I have a PhD in the Natural Sciences. It’s one of the humbler disciplines because it acknowledges that there is absolutely loads we don’t know. We biologist types reckon there are about 10 million species on Earth – eight million on land and two million in the sea. Get this: 86 per cent of all species on land and 91 per cent of those in the seas have yet to be discovered, described and catalogued.

We don’t exactly know how water gets to the top of a Giant Sequoia, either, and we absolutely, completely don’t have any idea how humans actually think.

Artificial Intelligence is an oxymoron. It doesn’t make sense. It’s like saying ‘artificial love’ or ‘artificial god’. BUT here’s where the field gets really interesting: how do you weigh an ox?

Well, a British scientist called Francis Galton noticed something really interesting. Ask 100 people at a country fair how much an ox weighs and, almost certainly, no one will get it right. However, if you take all their answers and divide by the number of people – in other words, take an average – then you get an answer that is very, very close.

Galton called this phenomenon the Wisdom of the Crowds. And that takes you to the heart of what is happening in the world of AI. Machines beat us at chess and go because they are better at processing data than we are. When you let them play against themselves, they get smarter still.

If you show a computer, say, 100,000 photos of cancerous tumours, with all those that were correctly diagnosed, then, with some smart kids programming the AI, the computer will be better than the human. That’s inevitable. It doesn’t mean it’s clever though – just better than we are at remembering.

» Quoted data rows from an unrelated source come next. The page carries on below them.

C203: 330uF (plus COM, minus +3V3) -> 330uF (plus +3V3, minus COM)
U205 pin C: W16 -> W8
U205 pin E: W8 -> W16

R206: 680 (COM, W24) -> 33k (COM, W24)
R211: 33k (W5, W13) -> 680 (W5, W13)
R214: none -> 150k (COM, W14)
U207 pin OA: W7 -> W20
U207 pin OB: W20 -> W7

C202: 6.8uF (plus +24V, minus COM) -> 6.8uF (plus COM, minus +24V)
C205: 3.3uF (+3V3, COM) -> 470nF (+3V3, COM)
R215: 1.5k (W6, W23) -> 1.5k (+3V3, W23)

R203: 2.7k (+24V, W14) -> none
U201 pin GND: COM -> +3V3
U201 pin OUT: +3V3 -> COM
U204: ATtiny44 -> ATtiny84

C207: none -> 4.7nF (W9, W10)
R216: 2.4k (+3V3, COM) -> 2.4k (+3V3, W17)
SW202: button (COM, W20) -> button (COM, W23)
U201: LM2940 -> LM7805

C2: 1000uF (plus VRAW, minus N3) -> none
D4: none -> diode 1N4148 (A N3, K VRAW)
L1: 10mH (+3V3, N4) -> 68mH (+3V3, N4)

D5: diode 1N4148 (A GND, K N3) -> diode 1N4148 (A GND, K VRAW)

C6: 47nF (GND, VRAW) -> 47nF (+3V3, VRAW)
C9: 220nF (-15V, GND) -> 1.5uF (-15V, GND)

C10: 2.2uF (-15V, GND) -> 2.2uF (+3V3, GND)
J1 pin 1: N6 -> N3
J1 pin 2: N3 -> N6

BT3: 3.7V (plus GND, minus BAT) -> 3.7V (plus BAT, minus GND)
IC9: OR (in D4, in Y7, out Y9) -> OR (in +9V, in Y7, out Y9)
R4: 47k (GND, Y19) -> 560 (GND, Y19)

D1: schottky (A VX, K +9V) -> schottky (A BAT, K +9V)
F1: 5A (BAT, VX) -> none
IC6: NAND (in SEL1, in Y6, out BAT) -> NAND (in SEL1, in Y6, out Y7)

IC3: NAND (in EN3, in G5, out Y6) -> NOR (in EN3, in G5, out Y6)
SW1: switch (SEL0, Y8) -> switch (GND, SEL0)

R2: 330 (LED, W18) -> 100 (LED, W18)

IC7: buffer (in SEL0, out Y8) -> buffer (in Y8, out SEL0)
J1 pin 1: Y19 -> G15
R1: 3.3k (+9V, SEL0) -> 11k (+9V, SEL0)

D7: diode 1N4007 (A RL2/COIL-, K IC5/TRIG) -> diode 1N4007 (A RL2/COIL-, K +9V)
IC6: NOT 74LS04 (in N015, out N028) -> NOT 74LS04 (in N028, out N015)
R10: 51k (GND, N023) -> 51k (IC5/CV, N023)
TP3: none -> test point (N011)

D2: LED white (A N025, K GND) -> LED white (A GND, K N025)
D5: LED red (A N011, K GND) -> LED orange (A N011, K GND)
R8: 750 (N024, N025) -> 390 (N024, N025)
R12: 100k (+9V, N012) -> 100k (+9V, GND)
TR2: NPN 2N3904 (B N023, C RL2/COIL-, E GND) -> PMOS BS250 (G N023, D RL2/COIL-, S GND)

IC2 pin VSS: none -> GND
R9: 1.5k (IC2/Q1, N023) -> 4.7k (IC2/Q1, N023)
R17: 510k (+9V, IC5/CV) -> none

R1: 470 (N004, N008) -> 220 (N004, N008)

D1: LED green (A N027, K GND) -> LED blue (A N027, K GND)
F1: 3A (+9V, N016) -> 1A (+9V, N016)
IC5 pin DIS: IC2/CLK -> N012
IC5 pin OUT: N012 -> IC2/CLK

Machine Learning, which is a subset of AI, even though the terms are often used interchangeably, can take advantage of crowd wisdom too. Let’s say instead of weighing an ox you wanted to understand messages received from customers wanting to change an appointment. (Yes Google, we’ve been doing this for ages.) First, you ask the crowd what they think each message actually meant. You ask loads of people, loads of times, and then – bingo – the machines eventually out-perform the humans.

This is interesting because it’s a key area for our business. We mimic outbound call centres by arranging things like appointments, outages or bill shock communications – that sort of thing. Just like the Google example, our questions have relatively few possible replies. Mostly, we get a ‘thanks for letting us know’ or a ‘yes’ or a ‘no’ reply, but roughly one-fifth of the time we get more, different, words. In that world, we can quickly outperform humans in replying and every new message we receive can go into the ox weighing pot, if you get my drift.

Now that’s exciting – it’s practical, it’s not making a machine sentient and sending it back in time to kill John Connor Esq., it’s just making a customer’s journey better, making the company delivering a service look good and saving money too. Nice.

And this is where AI will take us – getting machines to give better experiences by not wasting humans’ time, or getting the machines to do things that are, in truth, beyond us (like holding 100,000 images in your head).

Did you know the average call centre churn rate is 25 per cent and it costs up to £9,000 to train a replacement? So, how about giving machines the crap comms tasks that humans clearly don’t like and give the humans more time to spend on customers with issues too complex for the machines? That’s called customer care and that’s why deep down I really, really do love technology after all.